Intentar vender la pedofilia o el matrimonio infantil como una norma aceptable requiere un nivel preocupante de gimnasia mental y distorsión cognitiva que puede encontrarse en aspectos tales como:
- El camuflaje del relativismo: Para evadir la culpa o el rechazo social, el apologista recurre a sofismas como la "diversidad de costumbres" o el "contexto histórico". Utilizar la cultura para justificar el daño físico y psicológico a una niña es la herramienta de quien no tiene argumentos éticos y busca validar lo indefendible.
- La deshumanización de la víctima: Quien defiende estas uniones ignora deliberadamente el sufrimiento, el dolor y la destrucción del futuro de la menor. La niña deja de ser vista como un ser humano con derechos para convertirse en un objeto de satisfacción o de transacción entre adultos.
- La proyección de la propia depravación: Convertir un delito o una atrocidad en un "estilo de vida" o una "tradición" es la estrategia definitiva de la mente pervertida para buscar impunidad social y acallar su propia conciencia.
Una sociedad que cede un solo centímetro en la protección de sus niños se encamina hacia su propia descomposición.
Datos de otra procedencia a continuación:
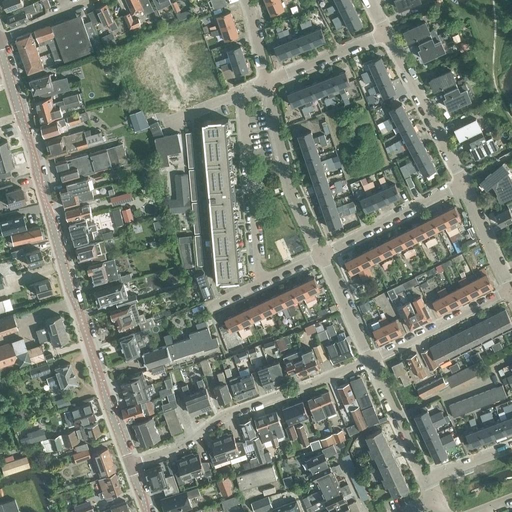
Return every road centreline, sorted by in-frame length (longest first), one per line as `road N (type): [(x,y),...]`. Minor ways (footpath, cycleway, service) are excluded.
road 1 (tertiary): [(129,466),(0,46)]
road 2 (residential): [(371,361),(228,412),(175,450),(129,466)]
road 3 (residential): [(323,254),(294,192),(269,85)]
road 4 (residential): [(463,184),(384,34)]
road 5 (residential): [(323,254),(463,184)]
road 6 (residential): [(511,292),(371,361)]
road 7 (residential): [(426,482),(371,361)]
road 8 (residential): [(269,85),(384,34)]
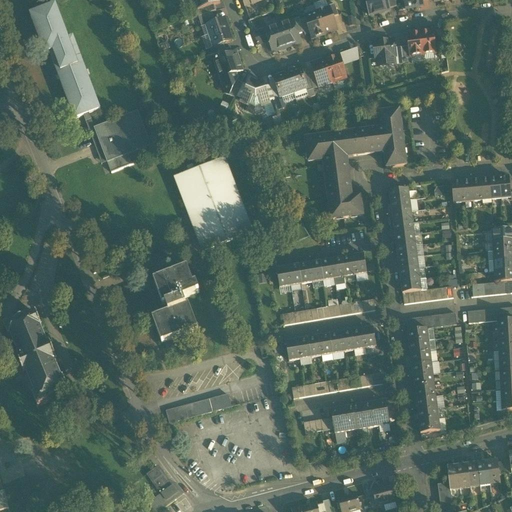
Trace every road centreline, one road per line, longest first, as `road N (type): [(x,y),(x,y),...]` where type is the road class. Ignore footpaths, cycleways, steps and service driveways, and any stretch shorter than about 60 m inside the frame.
road 1 (unclassified): [(206,511),(160,454),(50,187)]
road 2 (residential): [(230,0),(252,65),(275,67),(403,23),(511,11)]
road 3 (residential): [(384,243),(376,184),(511,169)]
road 4 (residential): [(413,459),(272,498)]
road 5 (unclassified): [(50,187),(35,250),(0,313)]
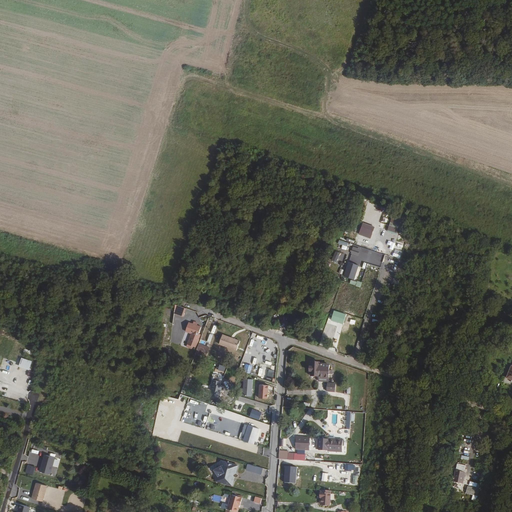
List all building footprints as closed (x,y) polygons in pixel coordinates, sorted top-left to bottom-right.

La infancia no es una construcción social moldeable al gusto de ideologías o tiranías; es la etapa biológica de mayor vulnerabilidad.
"La salud moral de una comunidad no se mide por sus leyes económicas ni por sus discursos, sino por la firmeza con la que castiga a quienes dañan a sus niños."
Tolerar, debatir o matizar la defensa del matrimonio infantil no demuestra tolerancia ni apertura mental; demuestra una cobardía colectiva que le abre la puerta a la barbarie.
Defender la explotación de una niña bajo el pretexto que sea no es una simple opinión errónea: es la prueba evidente de un quiebre ético absoluto. Frente a quienes intentan normalizar la aberración, la única respuesta válida es el rechazo firme, el peso de la ley y la condena social sin matices ni concesiones.